Telemedicine, Insurance, and Cost Considerations
Access to specialized allergy care varies significantly by geography and insurance coverage. Many rural and underserved areas lack board-certified allergists, forcing patients to travel long distances for care. Telemedicine has expanded access considerably. Virtual consultations allow patients to discuss symptoms, review test results, develop management plans, and receive follow-up care from the comfort of their homes. While procedures like skin prick testing and oral food challenges require in-person visits, much of ongoing allergy management can be conducted effectively via telehealth. Insurance coverage for allergy care also varies widely. Most health insurance plans cover allergist visits, diagnostic testing, and epinephrine prescriptions, but out-of-pocket costs can be substantial.
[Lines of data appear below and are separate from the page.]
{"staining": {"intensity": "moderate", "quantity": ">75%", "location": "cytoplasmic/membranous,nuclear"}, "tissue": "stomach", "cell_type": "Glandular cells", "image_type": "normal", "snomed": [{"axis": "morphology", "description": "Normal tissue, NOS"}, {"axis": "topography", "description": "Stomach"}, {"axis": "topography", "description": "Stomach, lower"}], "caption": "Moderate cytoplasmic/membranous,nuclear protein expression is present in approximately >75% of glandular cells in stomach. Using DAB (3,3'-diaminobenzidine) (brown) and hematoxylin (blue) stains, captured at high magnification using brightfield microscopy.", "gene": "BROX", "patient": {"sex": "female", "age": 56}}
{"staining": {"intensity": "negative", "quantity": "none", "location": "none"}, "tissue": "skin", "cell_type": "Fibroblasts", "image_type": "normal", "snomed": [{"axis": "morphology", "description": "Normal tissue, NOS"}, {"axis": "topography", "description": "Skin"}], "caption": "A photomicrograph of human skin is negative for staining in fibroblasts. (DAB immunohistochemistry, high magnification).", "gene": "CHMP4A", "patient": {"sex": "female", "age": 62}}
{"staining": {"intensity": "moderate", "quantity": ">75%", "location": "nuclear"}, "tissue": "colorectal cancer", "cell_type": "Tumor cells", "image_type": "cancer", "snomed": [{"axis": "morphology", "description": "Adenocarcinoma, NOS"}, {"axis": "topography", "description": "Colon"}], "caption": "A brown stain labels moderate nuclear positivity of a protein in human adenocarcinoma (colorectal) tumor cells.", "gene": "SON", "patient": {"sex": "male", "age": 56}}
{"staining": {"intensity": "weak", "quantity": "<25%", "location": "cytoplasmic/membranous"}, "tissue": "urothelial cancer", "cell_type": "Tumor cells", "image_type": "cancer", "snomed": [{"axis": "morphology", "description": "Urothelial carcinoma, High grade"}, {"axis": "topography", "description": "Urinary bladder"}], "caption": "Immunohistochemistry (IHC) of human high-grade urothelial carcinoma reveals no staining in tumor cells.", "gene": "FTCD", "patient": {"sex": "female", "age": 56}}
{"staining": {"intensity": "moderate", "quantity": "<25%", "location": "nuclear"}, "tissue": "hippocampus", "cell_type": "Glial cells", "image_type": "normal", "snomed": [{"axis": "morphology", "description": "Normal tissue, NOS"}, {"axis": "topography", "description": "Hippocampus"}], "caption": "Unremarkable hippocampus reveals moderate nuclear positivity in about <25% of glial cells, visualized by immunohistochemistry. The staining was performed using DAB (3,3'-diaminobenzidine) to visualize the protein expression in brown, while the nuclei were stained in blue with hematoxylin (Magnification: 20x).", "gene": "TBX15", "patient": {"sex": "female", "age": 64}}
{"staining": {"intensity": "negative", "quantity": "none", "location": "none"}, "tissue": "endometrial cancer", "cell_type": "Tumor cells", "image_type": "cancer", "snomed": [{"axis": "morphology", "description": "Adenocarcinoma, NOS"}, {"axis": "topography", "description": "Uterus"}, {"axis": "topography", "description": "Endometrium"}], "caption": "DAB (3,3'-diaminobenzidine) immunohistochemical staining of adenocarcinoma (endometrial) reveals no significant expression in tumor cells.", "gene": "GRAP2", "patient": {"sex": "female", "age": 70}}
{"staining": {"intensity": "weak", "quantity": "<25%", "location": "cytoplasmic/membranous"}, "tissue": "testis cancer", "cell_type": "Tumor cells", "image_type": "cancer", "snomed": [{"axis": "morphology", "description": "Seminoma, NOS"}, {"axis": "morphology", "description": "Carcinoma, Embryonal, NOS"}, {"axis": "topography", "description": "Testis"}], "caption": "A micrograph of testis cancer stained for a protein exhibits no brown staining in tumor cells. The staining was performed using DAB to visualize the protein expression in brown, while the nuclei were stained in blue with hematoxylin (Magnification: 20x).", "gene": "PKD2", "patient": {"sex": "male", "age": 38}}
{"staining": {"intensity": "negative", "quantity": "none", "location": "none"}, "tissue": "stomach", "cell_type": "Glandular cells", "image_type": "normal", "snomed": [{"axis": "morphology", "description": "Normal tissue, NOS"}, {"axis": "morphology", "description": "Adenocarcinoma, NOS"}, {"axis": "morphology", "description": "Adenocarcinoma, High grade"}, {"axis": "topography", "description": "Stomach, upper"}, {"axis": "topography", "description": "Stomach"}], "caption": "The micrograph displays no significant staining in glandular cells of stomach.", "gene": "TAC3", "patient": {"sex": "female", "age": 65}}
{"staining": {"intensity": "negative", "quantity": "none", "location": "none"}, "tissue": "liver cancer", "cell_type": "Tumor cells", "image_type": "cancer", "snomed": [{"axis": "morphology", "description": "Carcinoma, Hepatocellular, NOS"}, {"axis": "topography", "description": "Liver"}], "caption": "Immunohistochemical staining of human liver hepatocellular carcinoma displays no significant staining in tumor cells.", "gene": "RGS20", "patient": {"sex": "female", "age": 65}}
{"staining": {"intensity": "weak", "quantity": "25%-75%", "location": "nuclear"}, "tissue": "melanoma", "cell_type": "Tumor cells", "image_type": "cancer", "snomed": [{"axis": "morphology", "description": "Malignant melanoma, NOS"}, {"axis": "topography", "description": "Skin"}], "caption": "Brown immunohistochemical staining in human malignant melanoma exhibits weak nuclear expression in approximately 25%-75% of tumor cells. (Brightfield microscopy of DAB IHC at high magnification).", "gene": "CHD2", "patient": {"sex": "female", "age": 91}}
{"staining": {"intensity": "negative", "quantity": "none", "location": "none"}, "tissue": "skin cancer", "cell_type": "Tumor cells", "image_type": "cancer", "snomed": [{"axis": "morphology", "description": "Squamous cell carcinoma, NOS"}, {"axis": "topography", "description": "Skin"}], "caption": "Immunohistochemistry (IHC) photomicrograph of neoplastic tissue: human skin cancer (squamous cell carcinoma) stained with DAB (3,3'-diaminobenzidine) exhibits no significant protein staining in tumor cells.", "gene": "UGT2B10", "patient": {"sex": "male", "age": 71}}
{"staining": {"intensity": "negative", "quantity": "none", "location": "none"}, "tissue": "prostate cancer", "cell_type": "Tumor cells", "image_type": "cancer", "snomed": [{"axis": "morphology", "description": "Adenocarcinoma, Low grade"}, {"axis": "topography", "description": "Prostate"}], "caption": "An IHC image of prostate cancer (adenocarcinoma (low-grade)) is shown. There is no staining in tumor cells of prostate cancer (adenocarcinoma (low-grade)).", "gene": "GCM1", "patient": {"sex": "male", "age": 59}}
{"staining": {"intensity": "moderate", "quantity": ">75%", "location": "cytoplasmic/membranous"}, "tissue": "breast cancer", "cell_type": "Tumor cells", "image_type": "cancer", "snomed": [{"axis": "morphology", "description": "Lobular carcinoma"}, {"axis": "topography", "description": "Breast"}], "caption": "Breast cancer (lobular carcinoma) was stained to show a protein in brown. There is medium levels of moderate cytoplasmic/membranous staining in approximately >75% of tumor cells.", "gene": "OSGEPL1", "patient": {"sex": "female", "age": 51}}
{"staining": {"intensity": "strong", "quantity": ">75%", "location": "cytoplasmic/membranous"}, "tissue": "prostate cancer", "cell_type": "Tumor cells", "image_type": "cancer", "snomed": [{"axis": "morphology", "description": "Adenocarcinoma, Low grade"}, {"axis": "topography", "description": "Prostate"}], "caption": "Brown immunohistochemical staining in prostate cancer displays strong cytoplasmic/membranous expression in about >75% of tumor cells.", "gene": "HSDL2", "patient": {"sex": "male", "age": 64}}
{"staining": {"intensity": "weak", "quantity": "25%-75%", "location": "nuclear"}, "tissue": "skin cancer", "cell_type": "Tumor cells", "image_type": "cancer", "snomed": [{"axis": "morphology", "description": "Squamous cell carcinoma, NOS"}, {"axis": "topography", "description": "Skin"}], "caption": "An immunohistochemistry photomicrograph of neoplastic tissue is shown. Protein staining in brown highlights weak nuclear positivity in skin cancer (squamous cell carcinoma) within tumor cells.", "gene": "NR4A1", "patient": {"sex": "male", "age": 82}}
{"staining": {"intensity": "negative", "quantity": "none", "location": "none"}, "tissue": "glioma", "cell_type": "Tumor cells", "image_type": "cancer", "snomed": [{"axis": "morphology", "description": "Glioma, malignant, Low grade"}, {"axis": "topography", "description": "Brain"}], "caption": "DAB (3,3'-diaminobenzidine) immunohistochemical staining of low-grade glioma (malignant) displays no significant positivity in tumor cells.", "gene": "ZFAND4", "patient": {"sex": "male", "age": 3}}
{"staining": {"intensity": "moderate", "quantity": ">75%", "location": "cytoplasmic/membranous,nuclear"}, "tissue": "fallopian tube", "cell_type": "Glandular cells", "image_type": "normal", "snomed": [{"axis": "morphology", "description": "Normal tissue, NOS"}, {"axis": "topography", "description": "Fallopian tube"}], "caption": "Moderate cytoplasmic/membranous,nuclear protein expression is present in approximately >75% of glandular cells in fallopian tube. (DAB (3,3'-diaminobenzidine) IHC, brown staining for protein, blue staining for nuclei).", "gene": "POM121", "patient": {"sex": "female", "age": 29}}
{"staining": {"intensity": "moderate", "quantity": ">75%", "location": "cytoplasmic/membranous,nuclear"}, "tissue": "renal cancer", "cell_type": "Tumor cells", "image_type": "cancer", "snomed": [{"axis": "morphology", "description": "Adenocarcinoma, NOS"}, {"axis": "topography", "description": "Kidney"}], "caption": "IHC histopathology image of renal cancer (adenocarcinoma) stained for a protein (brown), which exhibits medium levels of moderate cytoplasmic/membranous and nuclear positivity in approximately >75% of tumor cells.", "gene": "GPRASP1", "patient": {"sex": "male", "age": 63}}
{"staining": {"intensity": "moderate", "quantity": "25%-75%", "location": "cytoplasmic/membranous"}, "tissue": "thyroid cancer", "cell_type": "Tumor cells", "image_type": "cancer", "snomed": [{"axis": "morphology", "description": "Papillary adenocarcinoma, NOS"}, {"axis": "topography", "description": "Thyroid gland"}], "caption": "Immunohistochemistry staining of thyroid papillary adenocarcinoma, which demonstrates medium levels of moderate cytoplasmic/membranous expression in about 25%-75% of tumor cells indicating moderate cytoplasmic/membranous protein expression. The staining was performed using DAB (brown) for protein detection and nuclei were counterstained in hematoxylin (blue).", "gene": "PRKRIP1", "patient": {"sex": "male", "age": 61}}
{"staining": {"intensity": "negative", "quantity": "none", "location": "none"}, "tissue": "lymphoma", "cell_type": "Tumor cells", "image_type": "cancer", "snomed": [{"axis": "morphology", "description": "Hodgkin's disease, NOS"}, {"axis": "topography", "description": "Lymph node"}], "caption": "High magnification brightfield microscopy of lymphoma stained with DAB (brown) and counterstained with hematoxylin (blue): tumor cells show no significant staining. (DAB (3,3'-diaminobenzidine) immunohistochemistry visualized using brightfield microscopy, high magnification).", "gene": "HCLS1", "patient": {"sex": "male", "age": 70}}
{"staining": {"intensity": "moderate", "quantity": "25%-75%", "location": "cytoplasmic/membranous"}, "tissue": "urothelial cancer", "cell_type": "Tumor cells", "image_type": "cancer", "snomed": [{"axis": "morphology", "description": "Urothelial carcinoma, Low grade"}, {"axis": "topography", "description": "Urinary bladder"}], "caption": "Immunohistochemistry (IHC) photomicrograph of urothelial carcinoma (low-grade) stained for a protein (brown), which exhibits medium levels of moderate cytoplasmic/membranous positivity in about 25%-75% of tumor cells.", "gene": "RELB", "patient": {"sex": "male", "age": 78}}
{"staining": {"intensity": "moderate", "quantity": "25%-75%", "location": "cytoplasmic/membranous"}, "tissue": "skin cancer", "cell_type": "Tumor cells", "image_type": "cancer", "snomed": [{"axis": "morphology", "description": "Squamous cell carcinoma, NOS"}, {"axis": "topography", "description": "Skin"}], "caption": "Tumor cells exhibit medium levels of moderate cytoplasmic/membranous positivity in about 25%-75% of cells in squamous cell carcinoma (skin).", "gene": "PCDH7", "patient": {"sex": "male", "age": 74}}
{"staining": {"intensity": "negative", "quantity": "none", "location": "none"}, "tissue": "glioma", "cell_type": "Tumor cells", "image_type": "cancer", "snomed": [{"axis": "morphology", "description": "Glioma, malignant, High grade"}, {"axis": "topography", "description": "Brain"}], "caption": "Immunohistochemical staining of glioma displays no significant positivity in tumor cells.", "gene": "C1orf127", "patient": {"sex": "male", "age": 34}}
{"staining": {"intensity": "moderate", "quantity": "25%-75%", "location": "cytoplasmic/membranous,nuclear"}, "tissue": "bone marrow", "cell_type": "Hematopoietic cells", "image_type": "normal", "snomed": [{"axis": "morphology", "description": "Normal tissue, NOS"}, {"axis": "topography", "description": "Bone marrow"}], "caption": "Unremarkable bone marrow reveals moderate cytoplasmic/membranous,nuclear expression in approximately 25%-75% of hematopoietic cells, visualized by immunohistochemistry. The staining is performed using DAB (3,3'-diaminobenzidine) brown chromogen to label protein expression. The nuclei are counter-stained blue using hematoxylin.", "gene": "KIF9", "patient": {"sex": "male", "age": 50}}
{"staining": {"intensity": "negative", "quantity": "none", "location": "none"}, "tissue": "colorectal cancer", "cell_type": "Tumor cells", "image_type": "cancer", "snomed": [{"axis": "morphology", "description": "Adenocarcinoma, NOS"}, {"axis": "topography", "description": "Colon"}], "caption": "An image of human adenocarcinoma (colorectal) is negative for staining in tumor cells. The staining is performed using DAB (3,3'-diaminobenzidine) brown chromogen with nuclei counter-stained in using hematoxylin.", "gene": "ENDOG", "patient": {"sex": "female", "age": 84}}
Epinephrine auto-injectors, particularly brand-name EpiPens, can cost hundreds of dollars even with insurance. Generic alternatives and authorized generics are available at lower cost, and patient assistance programs from manufacturers can help offset expenses. OIT and newer treatments like biologics may or may not be covered by insurance, and prior authorization is often required. Ask your allergist's office about insurance verification before beginning any treatment, and explore patient assistance programs if cost is a barrier. Organizations like FARE maintain resources on financial assistance for food allergy management. If your insurance denies coverage for a recommended treatment, ask your allergist to write an appeal letter documenting the medical necessity.
Medical Disclaimer: This information is sourced from peer-reviewed medical literature and authoritative health organizations. It is for educational purposes only and should not replace advice from your healthcare provider. Always consult with a board-certified allergist about your specific condition.